-- Study material follows --

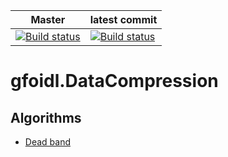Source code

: | Master | latest commit |  
| -- | -- |  
| [![Build status](https://ci.appveyor.com/api/projects/status/6u91hjy3x3s6vqda/branch/master?svg=true)](https://ci.appveyor.com/project/GntherFoidl/datacompression/branch/master) | [![Build status](https://ci.appveyor.com/api/projects/status/6u91hjy3x3s6vqda?svg=true)](https://ci.appveyor.com/project/GntherFoidl/datacompression) |  

# gfoidl.DataCompression

## Algorithms

* [Dead band](./doc/DeadBand.md)  

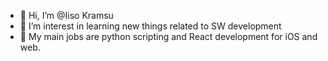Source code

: - 👋 Hi, I’m @Iiso Kramsu
- 👀 I’m interest in learning new things related to SW development 
- 🌱 My main jobs are python scripting and React development for iOS and web.


<!---
ikramsu is a ✨ special ✨ repository because its `README.md` (this file) appears on your GitHub profile.
You can click the Preview link to take a look at your changes.
--->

-- Study material concluded --

Which lines above contain the word "development"? List them.

- 👀 I’m interest in learning new things related to SW development 
- 🌱 My main jobs are python scripting and React development for iOS and web.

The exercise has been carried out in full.